Excellent question, are the old feature columns going to be ignored during processing or do we have to remove them. Also if you remove the old feature columns when you do a prediction you get an error that the removed feature columns are not there. I am trying to dig through the code now.

antoniovs1029 commented 4 years ago

Hi, @nick-ganju , answering your questions:

  1. Yes, the IsHidden property of the column is used to decide which column to use. The way ML.NET works is that when a Transformer adds a new column with the same name as an existing column, the previously existing column is "hidden" (i.e. the IsHidden property inside the DataViewSchema.Column is set to be true (link to code)). It's hidden in the sense that if you have another transform it would only use the non-hidden columns. But if you use .Preview() in a dataview, then it will show all the columns (including the hidden ones) because its purpose is to be used for debugging, and the hidden columns are usually intermediate steps to get to the final result in the non-hidden columns. Also, since the hidden columns are actually necessary for intermediate steps, it might cause an exception to remove them (as attempted by @acrigney ). Hiding columns is briefly explained in the docs found inside the repository (link to explanation); but I agree that it isn't a very visible place, and it is a somewhat confusing topic... so I will open an issue with our docs team to see if this can be added in other places.

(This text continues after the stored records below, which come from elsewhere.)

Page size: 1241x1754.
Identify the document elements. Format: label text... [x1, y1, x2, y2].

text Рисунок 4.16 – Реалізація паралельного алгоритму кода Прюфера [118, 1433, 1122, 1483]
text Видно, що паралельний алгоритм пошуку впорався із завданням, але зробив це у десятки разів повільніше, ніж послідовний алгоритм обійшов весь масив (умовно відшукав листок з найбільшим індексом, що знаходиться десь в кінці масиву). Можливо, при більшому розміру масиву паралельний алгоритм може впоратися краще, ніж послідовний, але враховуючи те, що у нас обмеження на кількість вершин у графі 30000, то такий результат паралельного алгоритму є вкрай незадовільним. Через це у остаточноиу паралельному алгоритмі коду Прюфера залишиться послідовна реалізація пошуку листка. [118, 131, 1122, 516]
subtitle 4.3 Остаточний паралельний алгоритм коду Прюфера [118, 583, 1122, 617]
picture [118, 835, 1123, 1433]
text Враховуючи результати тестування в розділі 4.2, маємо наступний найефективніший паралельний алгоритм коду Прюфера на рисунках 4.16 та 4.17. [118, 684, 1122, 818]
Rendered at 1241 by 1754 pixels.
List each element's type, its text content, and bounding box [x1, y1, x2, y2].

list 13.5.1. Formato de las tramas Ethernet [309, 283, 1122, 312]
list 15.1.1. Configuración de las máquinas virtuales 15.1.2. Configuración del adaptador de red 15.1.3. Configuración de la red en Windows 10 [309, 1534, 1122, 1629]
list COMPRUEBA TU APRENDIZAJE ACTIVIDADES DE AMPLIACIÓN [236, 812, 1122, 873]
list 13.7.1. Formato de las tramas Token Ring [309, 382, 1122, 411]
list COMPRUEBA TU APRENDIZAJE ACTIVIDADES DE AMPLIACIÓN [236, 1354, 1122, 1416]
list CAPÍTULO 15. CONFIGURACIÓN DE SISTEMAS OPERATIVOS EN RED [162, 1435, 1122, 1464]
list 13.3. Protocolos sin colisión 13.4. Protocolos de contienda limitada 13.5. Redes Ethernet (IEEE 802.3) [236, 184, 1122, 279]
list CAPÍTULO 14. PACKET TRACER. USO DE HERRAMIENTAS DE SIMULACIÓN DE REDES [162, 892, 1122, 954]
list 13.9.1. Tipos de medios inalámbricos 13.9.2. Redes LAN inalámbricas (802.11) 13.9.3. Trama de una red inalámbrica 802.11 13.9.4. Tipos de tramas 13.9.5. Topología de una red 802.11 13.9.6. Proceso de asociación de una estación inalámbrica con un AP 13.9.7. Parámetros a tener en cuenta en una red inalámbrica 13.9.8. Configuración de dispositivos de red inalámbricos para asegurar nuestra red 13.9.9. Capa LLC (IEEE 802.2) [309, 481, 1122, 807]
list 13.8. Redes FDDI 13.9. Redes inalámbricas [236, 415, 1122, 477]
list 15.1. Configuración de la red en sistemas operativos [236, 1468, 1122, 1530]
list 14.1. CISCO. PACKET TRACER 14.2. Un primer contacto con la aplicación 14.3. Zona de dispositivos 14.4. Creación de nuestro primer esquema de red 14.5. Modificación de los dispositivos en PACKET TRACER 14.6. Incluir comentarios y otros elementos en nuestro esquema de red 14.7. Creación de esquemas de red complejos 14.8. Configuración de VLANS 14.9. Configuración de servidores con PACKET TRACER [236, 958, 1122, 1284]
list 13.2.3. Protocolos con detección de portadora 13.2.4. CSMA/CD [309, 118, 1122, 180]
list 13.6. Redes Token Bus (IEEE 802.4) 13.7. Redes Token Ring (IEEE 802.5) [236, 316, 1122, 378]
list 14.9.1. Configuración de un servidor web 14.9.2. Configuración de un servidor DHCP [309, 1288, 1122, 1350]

  2. Unfortunately, there's no current plan to change the API, but we'll consider your suggestions for future changes since I think they're valid concerns about the usability of ML.NET. However, notice that IDataViews are lazily evaluated (as stated in the tutorial you've linked to), so when cursoring over them you only compute one row at a time. There's no actual "data table" stored in memory containing all the rows, but the DataView holds the information on how to compute all columns (hidden or not) of a given row, but the values are only computed if the user tries to access them (e.g., through a prediction engine, a cursor.GetGetter, or .Preview()). Since it only computes and store memory when asked to do it, it wouldn't really store on memory all of the hidden columns of a given row, and so it doesn't actually have "a Features field at the end of a row that repeats all the values in said row" (because, again, DataViews doesn't store fields with values). It's only when using .Preview() that the value of hidden columns are actually saved in memory for different rows.